### Exercise
Every entry here needs to be repeated exactly.

[Items from a data source]

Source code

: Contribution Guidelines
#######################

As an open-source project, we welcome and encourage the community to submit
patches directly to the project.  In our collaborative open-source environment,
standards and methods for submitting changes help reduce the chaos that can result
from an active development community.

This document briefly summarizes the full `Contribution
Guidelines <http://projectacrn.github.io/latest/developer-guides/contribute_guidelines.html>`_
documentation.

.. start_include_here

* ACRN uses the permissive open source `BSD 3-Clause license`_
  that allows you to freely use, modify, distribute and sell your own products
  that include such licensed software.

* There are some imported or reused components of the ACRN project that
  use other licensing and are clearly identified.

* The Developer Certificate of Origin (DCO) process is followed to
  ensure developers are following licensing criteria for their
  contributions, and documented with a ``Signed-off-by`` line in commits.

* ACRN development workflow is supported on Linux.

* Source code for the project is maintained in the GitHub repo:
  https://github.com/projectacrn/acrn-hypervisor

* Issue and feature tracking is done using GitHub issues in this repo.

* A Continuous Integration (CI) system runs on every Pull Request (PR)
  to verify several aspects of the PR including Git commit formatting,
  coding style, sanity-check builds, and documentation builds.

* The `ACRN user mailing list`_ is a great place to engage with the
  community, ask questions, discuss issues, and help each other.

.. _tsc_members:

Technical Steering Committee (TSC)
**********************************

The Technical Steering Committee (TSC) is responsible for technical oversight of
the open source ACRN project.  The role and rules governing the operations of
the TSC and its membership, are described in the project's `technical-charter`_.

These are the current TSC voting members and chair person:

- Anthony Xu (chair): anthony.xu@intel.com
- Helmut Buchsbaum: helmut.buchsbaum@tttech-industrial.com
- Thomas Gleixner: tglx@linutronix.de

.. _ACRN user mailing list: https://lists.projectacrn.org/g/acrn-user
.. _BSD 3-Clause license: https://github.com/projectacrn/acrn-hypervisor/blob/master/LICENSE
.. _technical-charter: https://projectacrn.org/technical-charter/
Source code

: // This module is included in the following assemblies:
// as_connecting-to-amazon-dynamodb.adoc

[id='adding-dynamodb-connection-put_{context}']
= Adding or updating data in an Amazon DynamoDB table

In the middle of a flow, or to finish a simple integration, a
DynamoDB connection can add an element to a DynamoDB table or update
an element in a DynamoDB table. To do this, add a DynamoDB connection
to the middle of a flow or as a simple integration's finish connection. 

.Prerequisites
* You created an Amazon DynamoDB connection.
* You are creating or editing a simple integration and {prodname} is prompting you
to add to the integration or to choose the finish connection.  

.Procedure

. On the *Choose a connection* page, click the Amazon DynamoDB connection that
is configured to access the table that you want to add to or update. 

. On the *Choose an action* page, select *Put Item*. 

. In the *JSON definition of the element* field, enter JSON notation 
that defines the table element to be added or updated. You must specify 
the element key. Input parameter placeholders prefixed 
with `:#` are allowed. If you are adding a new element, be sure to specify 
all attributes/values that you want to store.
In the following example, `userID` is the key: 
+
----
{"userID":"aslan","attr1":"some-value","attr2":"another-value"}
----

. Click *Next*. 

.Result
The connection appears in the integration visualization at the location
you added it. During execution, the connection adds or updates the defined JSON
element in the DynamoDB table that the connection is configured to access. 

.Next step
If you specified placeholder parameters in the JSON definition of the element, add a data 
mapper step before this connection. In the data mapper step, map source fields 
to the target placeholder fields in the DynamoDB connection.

### Response
Source code

: Contribution Guidelines
#######################

As an open-source project, we welcome and encourage the community to submit
patches directly to the project.  In our collaborative open-source environment,
standards and methods for submitting changes help reduce the chaos that can result
from an active development community.

This document briefly summarizes the full `Contribution
Guidelines <http://projectacrn.github.io/latest/developer-guides/contribute_guidelines.html>`_
documentation.

.. start_include_here

* ACRN uses the permissive open source `BSD 3-Clause license`_
  that allows you to freely use, modify, distribute and sell your own products
  that include such licensed software.

* There are some imported or reused components of the ACRN project that
  use other licensing and are clearly identified.

* The Developer Certificate of Origin (DCO) process is followed to
  ensure developers are following licensing criteria for their
  contributions, and documented with a ``Signed-off-by`` line in commits.

* ACRN development workflow is supported on Linux.

* Source code for the project is maintained in the GitHub repo:
  https://github.com/projectacrn/acrn-hypervisor

* Issue and feature tracking is done using GitHub issues in this repo.

* A Continuous Integration (CI) system runs on every Pull Request (PR)
  to verify several aspects of the PR including Git commit formatting,
  coding style, sanity-check builds, and documentation builds.

* The `ACRN user mailing list`_ is a great place to engage with the
  community, ask questions, discuss issues, and help each other.

.. _tsc_members:

Technical Steering Committee (TSC)
**********************************

The Technical Steering Committee (TSC) is responsible for technical oversight of
the open source ACRN project.  The role and rules governing the operations of
the TSC and its membership, are described in the project's `technical-charter`_.

These are the current TSC voting members and chair person:

- Anthony Xu (chair): anthony.xu@intel.com
- Helmut Buchsbaum: helmut.buchsbaum@tttech-industrial.com
- Thomas Gleixner: tglx@linutronix.de

.. _ACRN user mailing list: https://lists.projectacrn.org/g/acrn-user
.. _BSD 3-Clause license: https://github.com/projectacrn/acrn-hypervisor/blob/master/LICENSE
.. _technical-charter: https://projectacrn.org/technical-charter/
Source code

: // This module is included in the following assemblies:
// as_connecting-to-amazon-dynamodb.adoc

[id='adding-dynamodb-connection-put_{context}']
= Adding or updating data in an Amazon DynamoDB table

In the middle of a flow, or to finish a simple integration, a
DynamoDB connection can add an element to a DynamoDB table or update
an element in a DynamoDB table. To do this, add a DynamoDB connection
to the middle of a flow or as a simple integration's finish connection. 

.Prerequisites
* You created an Amazon DynamoDB connection.
* You are creating or editing a simple integration and {prodname} is prompting you
to add to the integration or to choose the finish connection.  

.Procedure

. On the *Choose a connection* page, click the Amazon DynamoDB connection that
is configured to access the table that you want to add to or update. 

. On the *Choose an action* page, select *Put Item*. 

. In the *JSON definition of the element* field, enter JSON notation 
that defines the table element to be added or updated. You must specify 
the element key. Input parameter placeholders prefixed 
with `:#` are allowed. If you are adding a new element, be sure to specify 
all attributes/values that you want to store.
In the following example, `userID` is the key: 
+
----
{"userID":"aslan","attr1":"some-value","attr2":"another-value"}
----

. Click *Next*. 

.Result
The connection appears in the integration visualization at the location
you added it. During execution, the connection adds or updates the defined JSON
element in the DynamoDB table that the connection is configured to access. 

.Next step
If you specified placeholder parameters in the JSON definition of the element, add a data 
mapper step before this connection. In the data mapper step, map source fields 
to the target placeholder fields in the DynamoDB connection.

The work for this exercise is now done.